**PROMPT**. Find the string "linecap" in the listing below and return each line it appears in.

**INPUT RECORDS**.
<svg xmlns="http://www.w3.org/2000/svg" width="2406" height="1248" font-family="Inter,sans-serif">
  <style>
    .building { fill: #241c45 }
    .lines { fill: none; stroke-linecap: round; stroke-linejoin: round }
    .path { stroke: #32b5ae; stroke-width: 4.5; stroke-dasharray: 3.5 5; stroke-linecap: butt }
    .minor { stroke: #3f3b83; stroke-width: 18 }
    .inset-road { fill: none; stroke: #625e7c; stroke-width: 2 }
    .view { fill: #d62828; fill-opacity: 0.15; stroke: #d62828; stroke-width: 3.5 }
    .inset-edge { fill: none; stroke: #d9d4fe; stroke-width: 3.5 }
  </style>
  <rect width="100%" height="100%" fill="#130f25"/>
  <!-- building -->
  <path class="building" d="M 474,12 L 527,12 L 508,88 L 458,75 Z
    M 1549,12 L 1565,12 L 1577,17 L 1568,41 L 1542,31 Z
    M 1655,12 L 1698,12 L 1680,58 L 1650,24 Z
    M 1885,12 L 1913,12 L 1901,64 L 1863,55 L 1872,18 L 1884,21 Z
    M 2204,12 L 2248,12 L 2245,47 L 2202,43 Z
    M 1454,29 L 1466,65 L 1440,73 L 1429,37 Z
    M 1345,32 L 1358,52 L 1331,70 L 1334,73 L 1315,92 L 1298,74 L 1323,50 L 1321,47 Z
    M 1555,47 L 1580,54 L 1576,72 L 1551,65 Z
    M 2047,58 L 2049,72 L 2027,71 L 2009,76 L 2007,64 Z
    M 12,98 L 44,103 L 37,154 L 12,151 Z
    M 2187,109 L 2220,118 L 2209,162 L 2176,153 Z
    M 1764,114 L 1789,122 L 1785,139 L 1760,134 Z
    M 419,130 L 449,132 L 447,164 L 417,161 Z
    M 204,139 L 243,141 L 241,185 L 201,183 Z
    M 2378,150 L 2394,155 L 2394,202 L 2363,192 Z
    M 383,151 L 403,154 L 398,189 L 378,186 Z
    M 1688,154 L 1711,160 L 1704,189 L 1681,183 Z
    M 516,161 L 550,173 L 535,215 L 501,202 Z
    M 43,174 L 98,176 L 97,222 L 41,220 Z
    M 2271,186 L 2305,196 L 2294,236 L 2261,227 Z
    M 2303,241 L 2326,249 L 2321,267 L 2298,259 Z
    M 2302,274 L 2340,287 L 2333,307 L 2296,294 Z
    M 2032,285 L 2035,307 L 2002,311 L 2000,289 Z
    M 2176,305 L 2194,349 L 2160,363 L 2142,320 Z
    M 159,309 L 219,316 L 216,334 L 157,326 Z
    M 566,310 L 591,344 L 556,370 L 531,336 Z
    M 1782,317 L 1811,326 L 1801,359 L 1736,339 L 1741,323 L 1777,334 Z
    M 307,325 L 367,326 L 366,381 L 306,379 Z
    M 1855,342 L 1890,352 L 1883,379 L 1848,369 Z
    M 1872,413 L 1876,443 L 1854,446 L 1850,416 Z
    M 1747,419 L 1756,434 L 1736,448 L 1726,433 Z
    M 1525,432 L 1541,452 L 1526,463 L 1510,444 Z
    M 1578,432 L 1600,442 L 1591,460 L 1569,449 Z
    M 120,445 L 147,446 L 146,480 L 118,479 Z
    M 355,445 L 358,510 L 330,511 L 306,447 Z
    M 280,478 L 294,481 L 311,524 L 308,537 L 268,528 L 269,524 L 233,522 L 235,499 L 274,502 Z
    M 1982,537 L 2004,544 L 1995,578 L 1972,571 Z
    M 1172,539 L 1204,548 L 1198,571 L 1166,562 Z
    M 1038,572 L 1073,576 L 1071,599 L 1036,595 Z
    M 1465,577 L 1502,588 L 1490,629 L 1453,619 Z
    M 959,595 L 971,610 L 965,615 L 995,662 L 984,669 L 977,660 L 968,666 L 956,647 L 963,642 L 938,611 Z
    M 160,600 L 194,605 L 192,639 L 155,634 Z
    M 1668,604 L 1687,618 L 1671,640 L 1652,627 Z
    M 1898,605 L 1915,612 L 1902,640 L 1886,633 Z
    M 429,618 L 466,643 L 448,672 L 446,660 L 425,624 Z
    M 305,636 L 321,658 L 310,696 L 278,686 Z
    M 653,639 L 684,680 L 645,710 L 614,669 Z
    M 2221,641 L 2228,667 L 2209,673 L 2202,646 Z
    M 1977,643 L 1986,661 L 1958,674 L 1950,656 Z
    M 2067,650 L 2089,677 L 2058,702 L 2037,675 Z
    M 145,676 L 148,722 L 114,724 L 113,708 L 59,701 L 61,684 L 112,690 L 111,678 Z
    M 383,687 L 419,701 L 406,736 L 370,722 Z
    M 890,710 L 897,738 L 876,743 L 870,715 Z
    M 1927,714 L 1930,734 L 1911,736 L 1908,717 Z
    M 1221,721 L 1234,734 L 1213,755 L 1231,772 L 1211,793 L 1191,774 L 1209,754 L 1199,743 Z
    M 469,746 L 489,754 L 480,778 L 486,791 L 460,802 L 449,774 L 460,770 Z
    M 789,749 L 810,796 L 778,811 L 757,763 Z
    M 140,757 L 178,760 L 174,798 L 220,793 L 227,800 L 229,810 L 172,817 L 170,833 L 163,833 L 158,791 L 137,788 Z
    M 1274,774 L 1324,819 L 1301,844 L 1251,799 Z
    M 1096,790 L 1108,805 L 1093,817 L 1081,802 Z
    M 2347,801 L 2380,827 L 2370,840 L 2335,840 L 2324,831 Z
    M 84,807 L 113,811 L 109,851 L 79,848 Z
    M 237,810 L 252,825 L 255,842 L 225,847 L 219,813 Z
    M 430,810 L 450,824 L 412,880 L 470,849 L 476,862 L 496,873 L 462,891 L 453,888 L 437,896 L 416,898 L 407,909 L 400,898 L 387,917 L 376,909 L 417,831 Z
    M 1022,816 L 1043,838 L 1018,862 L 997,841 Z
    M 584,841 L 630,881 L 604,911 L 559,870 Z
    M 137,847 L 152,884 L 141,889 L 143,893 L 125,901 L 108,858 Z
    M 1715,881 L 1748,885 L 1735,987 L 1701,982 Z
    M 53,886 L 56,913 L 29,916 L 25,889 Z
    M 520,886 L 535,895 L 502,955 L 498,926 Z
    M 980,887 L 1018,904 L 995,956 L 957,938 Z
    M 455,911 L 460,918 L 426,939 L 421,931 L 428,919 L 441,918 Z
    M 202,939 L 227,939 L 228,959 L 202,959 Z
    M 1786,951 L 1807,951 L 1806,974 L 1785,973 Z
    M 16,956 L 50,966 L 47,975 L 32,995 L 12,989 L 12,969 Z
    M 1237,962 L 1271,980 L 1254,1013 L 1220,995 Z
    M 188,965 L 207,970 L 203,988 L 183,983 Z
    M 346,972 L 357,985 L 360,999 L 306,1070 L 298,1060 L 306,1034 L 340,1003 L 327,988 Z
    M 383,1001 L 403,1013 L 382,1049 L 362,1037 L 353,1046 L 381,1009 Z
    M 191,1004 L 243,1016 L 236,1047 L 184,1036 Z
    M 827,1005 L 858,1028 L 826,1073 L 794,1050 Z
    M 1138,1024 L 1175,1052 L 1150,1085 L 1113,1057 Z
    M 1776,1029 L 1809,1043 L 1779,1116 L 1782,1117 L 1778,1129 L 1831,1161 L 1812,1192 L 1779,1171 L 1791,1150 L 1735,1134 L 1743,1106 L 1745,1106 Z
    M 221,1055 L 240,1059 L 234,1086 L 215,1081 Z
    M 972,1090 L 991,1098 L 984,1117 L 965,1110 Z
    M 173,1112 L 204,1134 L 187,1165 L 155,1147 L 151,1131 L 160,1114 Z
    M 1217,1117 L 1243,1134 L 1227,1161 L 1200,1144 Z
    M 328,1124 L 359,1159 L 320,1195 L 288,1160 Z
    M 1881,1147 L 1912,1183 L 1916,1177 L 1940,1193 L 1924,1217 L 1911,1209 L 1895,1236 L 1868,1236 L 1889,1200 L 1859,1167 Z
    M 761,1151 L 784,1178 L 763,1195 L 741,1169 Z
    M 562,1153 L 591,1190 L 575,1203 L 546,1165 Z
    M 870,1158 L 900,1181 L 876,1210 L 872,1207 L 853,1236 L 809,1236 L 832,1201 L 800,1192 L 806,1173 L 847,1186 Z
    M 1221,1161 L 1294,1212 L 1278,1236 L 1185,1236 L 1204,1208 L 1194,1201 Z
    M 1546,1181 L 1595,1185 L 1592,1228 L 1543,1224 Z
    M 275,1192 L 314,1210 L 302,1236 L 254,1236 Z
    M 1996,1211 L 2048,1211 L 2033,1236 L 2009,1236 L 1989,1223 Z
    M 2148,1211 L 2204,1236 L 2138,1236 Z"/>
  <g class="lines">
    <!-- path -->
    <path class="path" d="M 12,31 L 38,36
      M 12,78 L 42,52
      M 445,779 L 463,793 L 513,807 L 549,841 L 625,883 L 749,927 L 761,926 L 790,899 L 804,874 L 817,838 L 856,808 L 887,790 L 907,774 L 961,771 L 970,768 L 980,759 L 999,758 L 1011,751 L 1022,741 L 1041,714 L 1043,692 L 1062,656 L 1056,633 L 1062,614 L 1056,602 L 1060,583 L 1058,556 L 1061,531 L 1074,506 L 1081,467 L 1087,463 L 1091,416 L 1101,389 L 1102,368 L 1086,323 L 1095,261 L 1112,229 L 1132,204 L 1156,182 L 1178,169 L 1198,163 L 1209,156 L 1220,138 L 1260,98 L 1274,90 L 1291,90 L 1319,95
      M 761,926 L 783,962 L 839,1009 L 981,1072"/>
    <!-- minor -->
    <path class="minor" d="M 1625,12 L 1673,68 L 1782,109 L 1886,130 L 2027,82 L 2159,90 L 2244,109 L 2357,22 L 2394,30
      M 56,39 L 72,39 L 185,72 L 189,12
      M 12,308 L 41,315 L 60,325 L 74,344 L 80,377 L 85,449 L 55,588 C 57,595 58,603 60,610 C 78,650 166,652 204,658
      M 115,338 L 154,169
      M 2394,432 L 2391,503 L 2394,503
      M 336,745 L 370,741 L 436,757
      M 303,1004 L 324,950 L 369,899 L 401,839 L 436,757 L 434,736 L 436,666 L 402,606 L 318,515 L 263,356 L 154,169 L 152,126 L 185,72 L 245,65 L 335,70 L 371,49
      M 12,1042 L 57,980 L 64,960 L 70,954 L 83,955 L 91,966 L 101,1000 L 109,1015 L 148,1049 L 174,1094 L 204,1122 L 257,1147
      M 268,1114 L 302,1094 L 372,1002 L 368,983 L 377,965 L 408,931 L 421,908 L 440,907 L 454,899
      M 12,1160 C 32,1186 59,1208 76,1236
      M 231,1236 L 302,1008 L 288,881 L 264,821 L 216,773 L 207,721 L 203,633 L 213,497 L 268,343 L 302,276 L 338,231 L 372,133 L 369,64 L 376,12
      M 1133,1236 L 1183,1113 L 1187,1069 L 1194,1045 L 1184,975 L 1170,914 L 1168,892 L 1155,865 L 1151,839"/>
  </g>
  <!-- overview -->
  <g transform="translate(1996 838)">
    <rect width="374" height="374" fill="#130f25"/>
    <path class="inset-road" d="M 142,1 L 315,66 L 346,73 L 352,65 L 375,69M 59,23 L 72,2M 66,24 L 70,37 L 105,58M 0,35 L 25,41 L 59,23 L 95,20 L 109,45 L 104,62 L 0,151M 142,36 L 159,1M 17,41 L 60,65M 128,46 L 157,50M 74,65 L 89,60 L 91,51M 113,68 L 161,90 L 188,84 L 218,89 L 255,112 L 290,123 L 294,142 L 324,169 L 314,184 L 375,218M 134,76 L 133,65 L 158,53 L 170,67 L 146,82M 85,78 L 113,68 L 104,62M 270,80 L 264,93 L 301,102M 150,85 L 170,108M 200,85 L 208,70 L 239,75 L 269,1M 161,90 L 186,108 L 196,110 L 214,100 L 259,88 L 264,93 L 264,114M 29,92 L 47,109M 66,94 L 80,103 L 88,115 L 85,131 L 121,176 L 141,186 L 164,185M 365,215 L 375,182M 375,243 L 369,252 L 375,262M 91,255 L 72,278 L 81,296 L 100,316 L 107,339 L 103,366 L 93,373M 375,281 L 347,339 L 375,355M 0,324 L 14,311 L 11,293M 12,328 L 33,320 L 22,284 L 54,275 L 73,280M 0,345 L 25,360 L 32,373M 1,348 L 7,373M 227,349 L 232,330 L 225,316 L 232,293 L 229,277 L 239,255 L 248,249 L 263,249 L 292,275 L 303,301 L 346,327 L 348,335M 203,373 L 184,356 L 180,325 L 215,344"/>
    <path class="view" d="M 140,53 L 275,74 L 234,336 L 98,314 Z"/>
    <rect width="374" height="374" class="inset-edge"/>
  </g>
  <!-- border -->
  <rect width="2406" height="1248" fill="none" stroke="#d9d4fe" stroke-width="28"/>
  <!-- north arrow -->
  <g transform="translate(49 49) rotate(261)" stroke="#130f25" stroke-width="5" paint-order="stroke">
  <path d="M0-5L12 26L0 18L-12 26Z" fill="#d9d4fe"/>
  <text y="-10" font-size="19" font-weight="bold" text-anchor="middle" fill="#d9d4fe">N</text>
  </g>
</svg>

**RESULT OF THIS EXERCISE**.
    .lines { fill: none; stroke-linecap: round; stroke-linejoin: round }
    .path { stroke: #32b5ae; stroke-width: 4.5; stroke-dasharray: 3.5 5; stroke-linecap: butt }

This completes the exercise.